> [THE EXERCISE]: Print the passage of the EDF limits text between "Type Registration Requirements" and "for efficient encoding.", inclusive, with every word unchanged.

Binary ([]byte) - Maximum 4,294,967,295 bytes (2^32-1, ~4GB). This is the largest single value EDF can encode. Messages containing multi-gigabyte binaries work but are inefficient. Consider chunking large data into multiple messages or using meta processes for streaming.

Collections (map, array, slice) - Maximum 2^32 elements. A map can have up to 4 billion entries. A slice can have 4 billion elements. These limits are unlikely to be hit in practice - a slice of 4 billion int64 values would consume 32GB of memory.

These limits are enforced during encoding. If you attempt to encode a 70,000 byte string, the encoder returns an error. The message isn't sent. On the receiving side, if a malicious sender tries to send an oversized value, the decoder rejects it and closes the connection.

Type Registration Requirements

For custom types to cross the network, both sending and receiving nodes must register them. Registration tells EDF how to encode and decode the type, and creates a numeric ID that's shared during handshake for efficient encoding.

type Order struct {
    ID    int64
    Items []string
}

func init() {
    edf.RegisterTypeOf(Order{})
}

Registration Requirements

Only exported fields - Structs must have all fields exported (starting with uppercase). This is by design: exported fields define your actor's contract. When actors communicate - locally or across the network - they exchange messages according to explicit contracts. Unexported fields are implementation details, internal state that shouldn't cross actor boundaries. If registration encounters unexported fields, it fails with "struct Order has unexported field(s)".

type Order struct {
    ID    int64   // Exported - part of the contract
    items []Item  // Unexported - internal state, registration fails
}

No pointer types - EDF rejects pointer types and structs containing pointer fields. This is by design: pointers are a local memory optimization and shouldn't be part of network contracts. A *Database field is meaningless to a remote actor - it can't dereference your memory address. Pointers express local sharing semantics that don't translate across address spaces.

type Order struct {
    ID    int64
    Cache *OrderCache  // Registration fails - pointer is local optimization
}

For distributed references, use framework types designed for remote access: gen.PID (process reference), gen.Alias (named reference), gen.Ref (call reference). These work across nodes and provide location-independent semantics.

[Stored items]
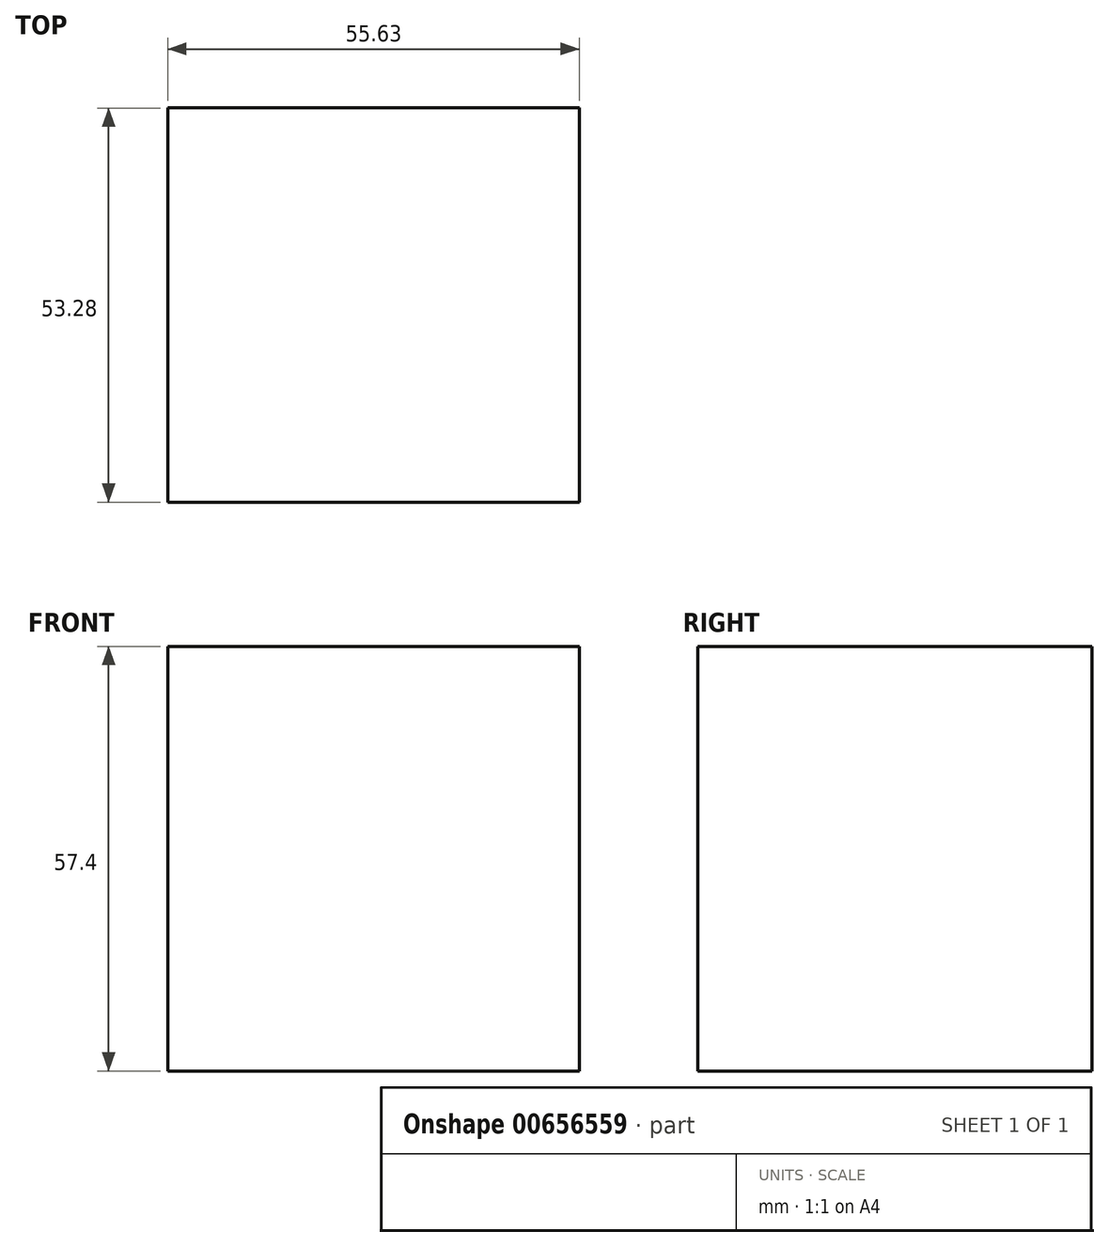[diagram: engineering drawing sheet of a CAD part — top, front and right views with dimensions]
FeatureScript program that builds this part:
annotation { "Feature Type Name" : "Feature", "Feature Type Description" : "" }
export const myFeature = defineFeature(function(context is Context, id is Id, definition is map)
    precondition{}
    {
        {
            var Q0;
            Q0=qCreatedBy(makeId("Right.planeOp"),FACE);
            var sketch = newSketch(context, id + "F0", { "sketchPlane" : qUnion([Q0])});
            skLineSegment(sketch, "E0.bottom", {"start": v(-104.7, 114.31) * mm, "end": v(-51.4, 114.31) * mm});
            skLineSegment(sketch, "E0.top", {"start": v(-104.7, 56.9) * mm, "end": v(-51.4, 56.9) * mm});
            skLineSegment(sketch, "E0.left", {"start": v(-104.7, 114.31) * mm, "end": v(-104.7, 56.9) * mm});
            skLineSegment(sketch, "E0.right", {"start": v(-51.4, 114.31) * mm, "end": v(-51.4, 56.9) * mm});
            skSolve(sketch);
        }
        {
            var Q0;
            Q0 = qSketchRegion(id + "F0", true);
            extrude(context, id + "F1", {"entities" : qUnion([Q0]), "depth" : 55.63 * mm, "offsetDistance" : 25.4 * mm});
        }
    });
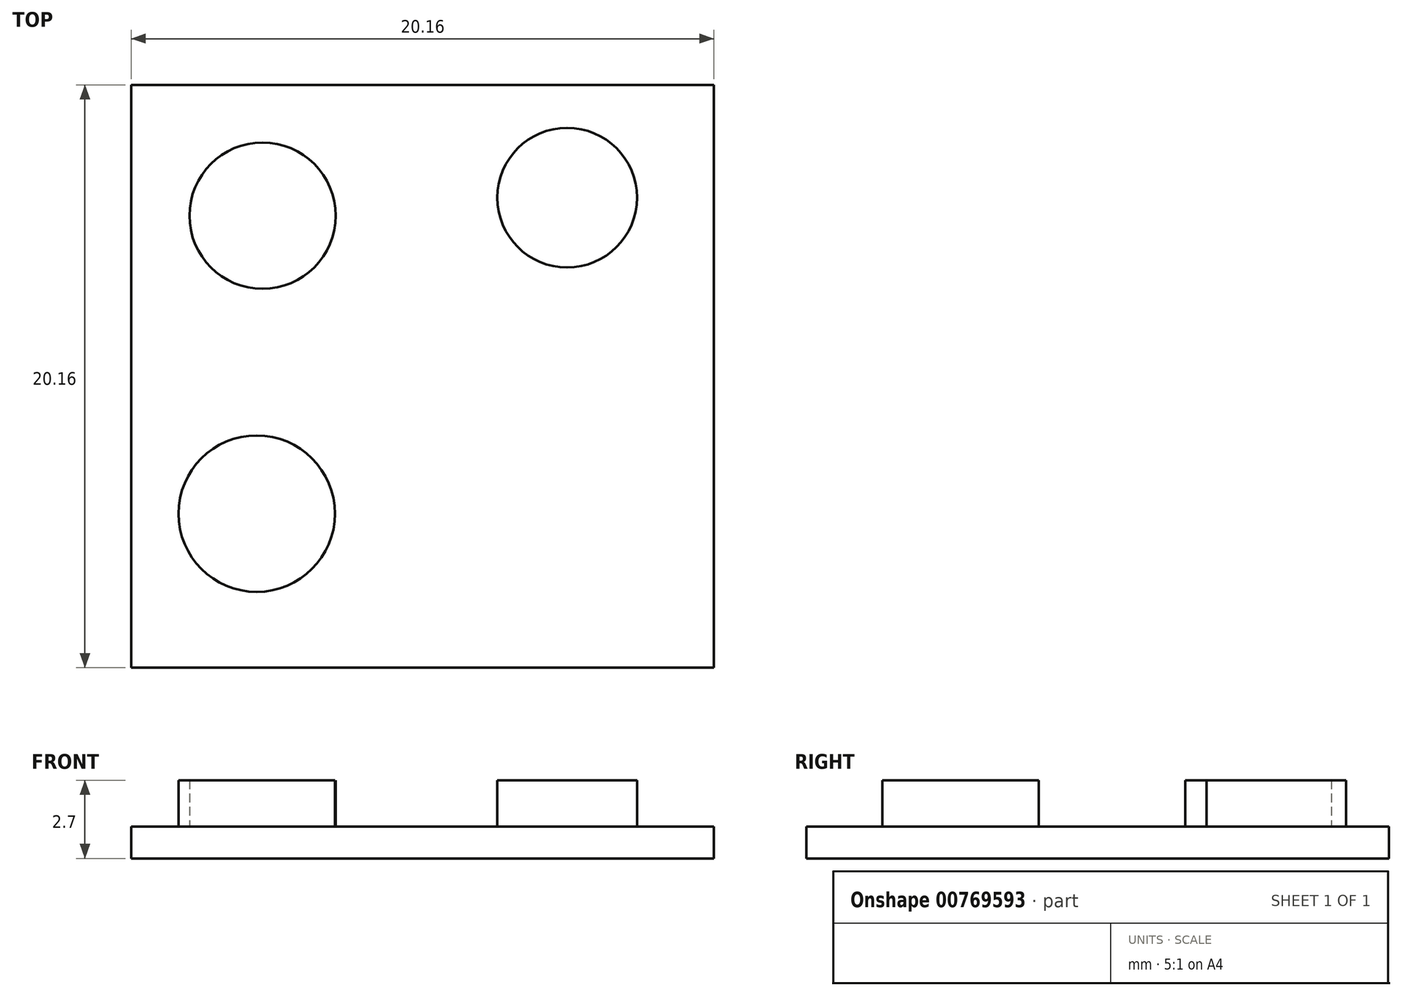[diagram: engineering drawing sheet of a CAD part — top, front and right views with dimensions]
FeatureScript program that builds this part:
annotation { "Feature Type Name" : "Feature", "Feature Type Description" : "" }
export const myFeature = defineFeature(function(context is Context, id is Id, definition is map)
    precondition{}
    {
        {
            var Q0;
            Q0=qCreatedBy(makeId("Top.planeOp"),FACE);
            var sketch = newSketch(context, id + "F0", { "sketchPlane" : qUnion([Q0])});
            skLineSegment(sketch, "E0.bottom", {"start": v(-13.38, 10.47) * mm, "end": v(6.78, 10.47) * mm});
            skLineSegment(sketch, "E0.top", {"start": v(-13.38, -9.7) * mm, "end": v(6.78, -9.7) * mm});
            skLineSegment(sketch, "E0.left", {"start": v(-13.38, 10.47) * mm, "end": v(-13.38, -9.7) * mm});
            skLineSegment(sketch, "E0.right", {"start": v(6.78, 10.47) * mm, "end": v(6.78, -9.7) * mm});
            skSolve(sketch);
        }
        {
            var Q0;
            Q0=makeQuery(id+"F0.imprint","IMPRINT",FACE,{"disambiguationData":[TD([[makeQuery(id+"F0.imprint","IMPRINT",EDGE,{"derivedFrom":sQuery(id+"F0.wireOp",EDGE,"E0.bottom")}),-1.0]])]});
            extrude(context, id + "F1", {"entities" : qUnion([Q0]), "depth" : 1.1 * mm, "offsetDistance" : 25 * mm});
        }
        {
            var Q0;
            Q0=makeQuery(id+"F1.opExtrude","CAP_FACE",FACE,{"disambiguationData":[OSD([sQuery(id+"F0.wireOp",EDGE,"E0.bottom"),sQuery(id+"F0.wireOp",EDGE,"E0.top"),sQuery(id+"F0.wireOp",EDGE,"E0.left"),sQuery(id+"F0.wireOp",EDGE,"E0.right")])],"isStart":false});
            var sketch = newSketch(context, id + "F2", { "sketchPlane" : qUnion([Q0])});
            skCircle(sketch, "E1", {"center": v(-8.84, 5.94) * mm, "radius": 2.53 * mm});
            skCircle(sketch, "E2", {"center": v(1.7, 6.57) * mm, "radius": 2.42 * mm});
            skCircle(sketch, "E3", {"center": v(-9.04, -4.36) * mm, "radius": 2.7 * mm});
            skSolve(sketch);
        }
        {
            var Q0;
            Q0=makeQuery(id+"F2.imprint","IMPRINT",FACE,{"disambiguationData":[TD([[makeQuery(id+"F2.imprint","IMPRINT",EDGE,{"derivedFrom":sQuery(id+"F2.wireOp",EDGE,"E1")}),1.0]])]});
            var Q1;
            Q1=makeQuery(id+"F2.imprint","IMPRINT",FACE,{"disambiguationData":[TD([[makeQuery(id+"F2.imprint","IMPRINT",EDGE,{"derivedFrom":sQuery(id+"F2.wireOp",EDGE,"E2")}),1.0]])]});
            var Q2;
            Q2=makeQuery(id+"F2.imprint","IMPRINT",FACE,{"disambiguationData":[TD([[makeQuery(id+"F2.imprint","IMPRINT",EDGE,{"derivedFrom":sQuery(id+"F2.wireOp",EDGE,"E3")}),1.0]])]});
            extrude(context, id + "F3", {"entities" : qUnion([Q0, Q1, Q2]), "operationType" : NewBodyOperationType.ADD, "depth" : 1.6 * mm, "offsetDistance" : 25 * mm});
        }
    });
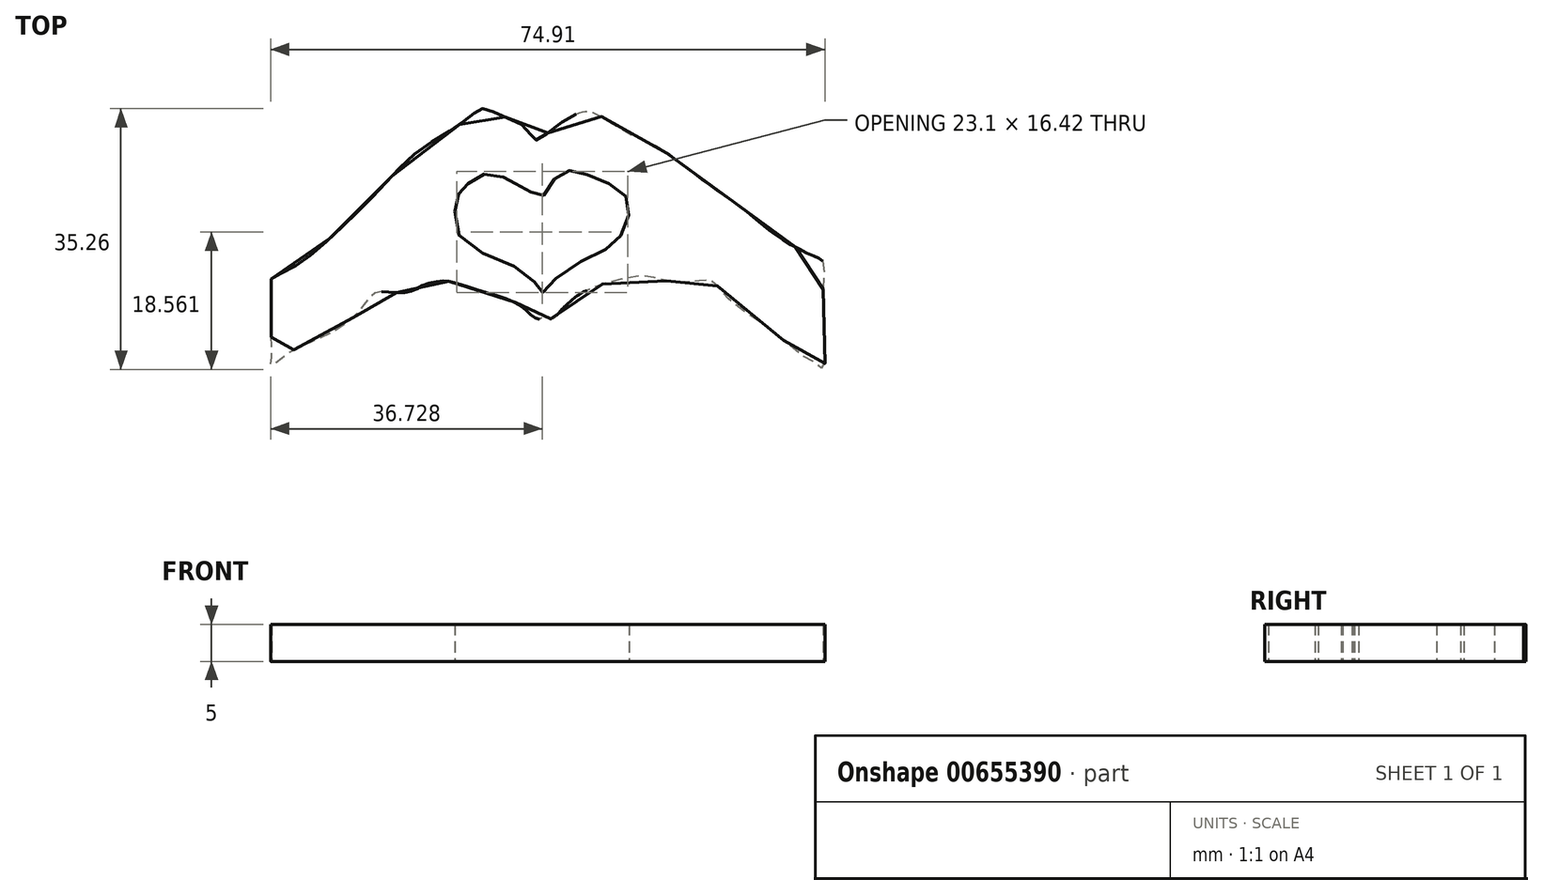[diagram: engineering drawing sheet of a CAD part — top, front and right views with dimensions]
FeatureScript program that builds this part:
annotation { "Feature Type Name" : "Feature", "Feature Type Description" : "" }
export const myFeature = defineFeature(function(context is Context, id is Id, definition is map)
    precondition{}
    {
        {
            var Q0;
            Q0=qCreatedBy(makeId("Top.planeOp"),FACE);
            var sketch = newSketch(context, id + "F0", { "sketchPlane" : qUnion([Q0])});
            skFitSpline(sketch, "E0", {"points": [v(-74.63, 31.44) * mm, v(-72.58, 32.52) * mm, v(-68.55, 35.3) * mm, v(-63.37, 40.11) * mm, v(-59.02, 44.57) * mm, v(-54.57, 48.9) * mm, v(-49.32, 52.21) * mm, v(-47.1, 53.98) * mm, v(-45.87, 54.47) * mm, v(-43.65, 53.57) * mm, v(-40.34, 51.94) * mm, v(-39.12, 50.31) * mm, v(-38.53, 50.31) * mm, v(-34.95, 52.9) * mm, v(-32.36, 54.07) * mm, v(-31.18, 53.98) * mm, v(-26.02, 51) * mm, v(-22.89, 49.59) * mm, v(-19.04, 46.87) * mm, v(-14.28, 43.37) * mm, v(-9.52, 39.84) * mm, v(-6.66, 37.53) * mm, v(-1.72, 34.72) * mm, v(0, 33.69) * mm, v(0, 31.3) * mm, v(0, 27.89) * mm, v(0, 23.82) * mm, v(0, 19.21) * mm, v(-0.93, 20.05) * mm, v(-1.95, 20.46) * mm, v(-7.4, 24.79) * mm, v(-13.04, 28.9) * mm, v(-14.72, 30.94) * mm, v(-15.89, 31.3) * mm, v(-18.38, 31) * mm, v(-21.9, 31.35) * mm, v(-24.13, 31.86) * mm, v(-28.46, 31.15) * mm, v(-32.88, 29.42) * mm, v(-35.94, 26.67) * mm, v(-36.8, 26) * mm, v(-37.77, 26.41) * mm, v(-38.33, 26) * mm, v(-39.55, 26.62) * mm, v(-41.38, 28.1) * mm, v(-46.31, 29.82) * mm, v(-49.83, 30.94) * mm, v(-51.66, 31.15) * mm, v(-54.35, 30.46) * mm, v(-56.33, 29.6) * mm, v(-59.6, 29.74) * mm, v(-60.97, 29.3) * mm, v(-62.63, 27.3) * mm, v(-65.1, 25.02) * mm, v(-69.25, 22.9) * mm, v(-72.16, 21.5) * mm, v(-74.63, 19.7) * mm, v(-74.63, 20.35) * mm, v(-74.63, 23.8) * mm, v(-74.63, 28.51) * mm, v(-74.63, 30.53) * mm, v(-74.63, 31.44) * mm]});
            skFitSpline(sketch, "E1", {"points": [v(-37.94, 29.56) * mm, v(-35.8, 31.86) * mm, v(-29.95, 35.16) * mm, v(-27.51, 37.14) * mm, v(-26.24, 40.66) * mm, v(-27.05, 43.05) * mm, v(-30.41, 44.98) * mm, v(-33.62, 46) * mm, v(-35.35, 45.85) * mm, v(-37.43, 43.4) * mm, v(-38.25, 42.44) * mm, v(-40.7, 44.01) * mm, v(-42.01, 44.42) * mm, v(-43.39, 45.29) * mm, v(-46.34, 45.49) * mm, v(-48.32, 44.06) * mm, v(-49.29, 43.05) * mm, v(-49.8, 40.86) * mm, v(-48.68, 36.58) * mm, v(-41.5, 32.97) * mm, v(-38.55, 30.33) * mm, v(-37.94, 29.56) * mm]});
            skSolve(sketch);
        }
        {
            var Q0;
            Q0=makeQuery(id+"F0.imprint","IMPRINT",FACE,{"disambiguationData":[TD([[makeQuery(id+"F0.imprint","IMPRINT",EDGE,{"derivedFrom":sQuery(id+"F0.wireOp",EDGE,"E0")}),-1.0]])]});
            extrude(context, id + "F1", {"entities" : qUnion([Q0]), "depth" : 5 * mm, "offsetDistance" : 25.4 * mm});
        }
    });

> [WRITTEN RESPONSE]:
Type Registration Requirements

For custom types to cross the network, both sending and receiving nodes must register them. Registration tells EDF how to encode and decode the type, and creates a numeric ID that's shared during handshake for efficient encoding.